A writer and broadcaster, who decided not to abort her child as a teenager, has spoken out in favour of a legal challenge against the current abortion law allowing babies with Down’s syndrome to be aborted up to birth.
Writing in The Sun, Mercy Muroki said she couldn’t “morally justify the current laws around aborting babies with disabilities” – a practice that is “shockingly, still legal”.
Abortion is permitted up to 24 weeks for most reasons, but it is available up to birth for children deemed to have a disability – including Down’s syndrome, cleft palate and club foot.
‘Gift’
Muroki said that she would support reducing the current 24-week limit and restricting the disability clause.
She called it “strange” that “we obsess over life preservation” during the coronavirus pandemic “while having legislation that ends viable lives”.
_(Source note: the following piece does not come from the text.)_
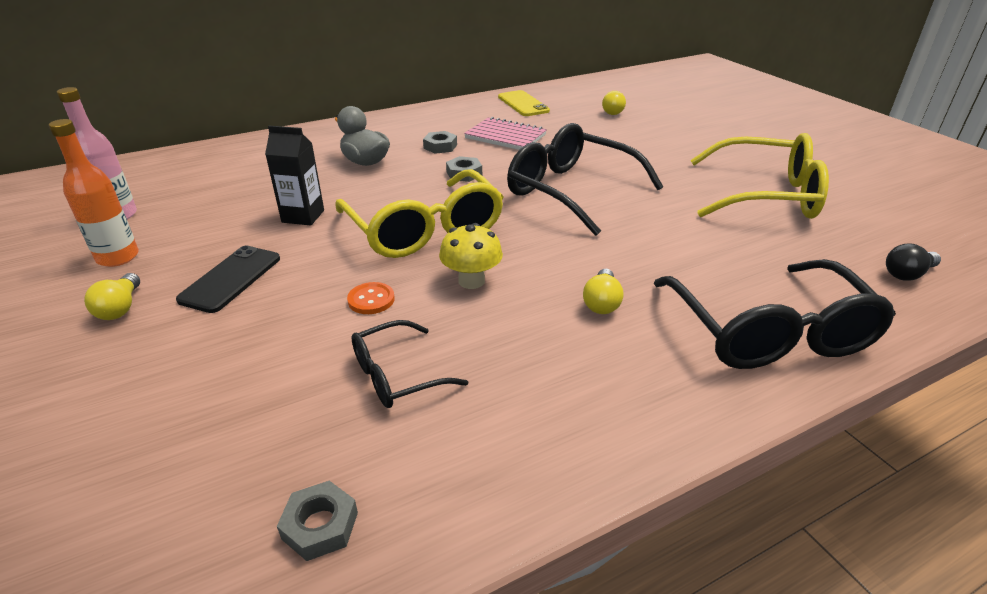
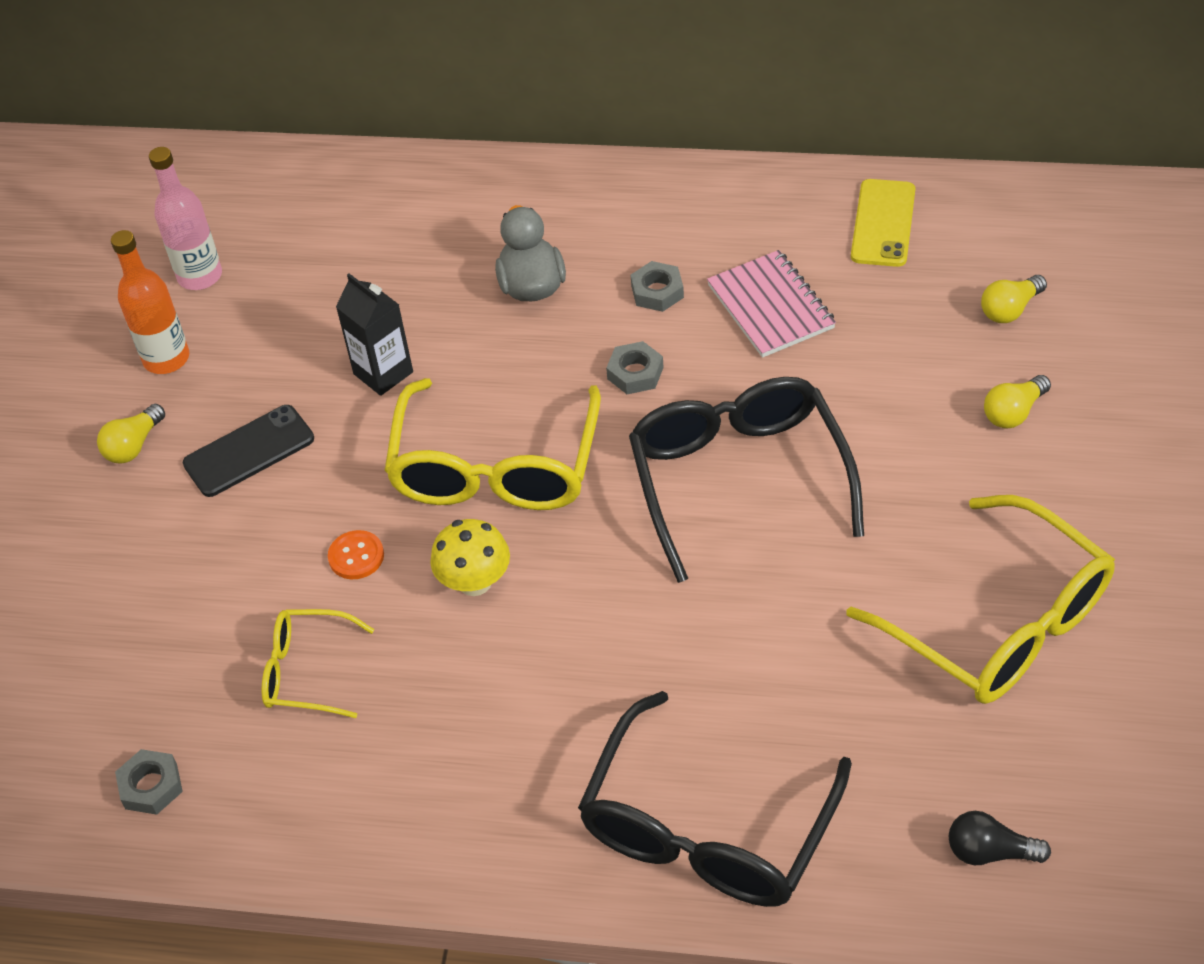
camera: 40 degrees right, 15 degrees up
(396, 376) = (306, 671): black glasses -> yellow glasses
(602, 302) = (578, 689): yellow light bulb -> yellow light bulb (1014, 412)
In a letter sent to The Times newspaper, family members of a 43-year-old man, who was born with Down’s syndrome, described how “he has enriched all those who meet him”.
Another family of a man with the same condition, who passed away at 59, wrote to the paper remembering that the “love and humour” he expressed “were a gift from God”.
Discriminatory
Adoptive parents of a child born with club foot told The Times how they were so glad that his birth mother didn’t abort him.
They said that after a number of operations his mobility has only been slightly affected and that they “suspect that because of his childhood experience he was determined to be a surgeon, an ambition that he has achieved”.
Last week, human rights expert Jason Coppel QC told the High Court that the 1967 Abortion Act “perpetuates and reinforces negative cultural stereotypes to the detriment of people with disabilities”.
Coppel was representing Heidi Crowter alongside Máire Lea-Wilson and her son Aiden in their case arguing that Britain’s abortion law is discriminatory.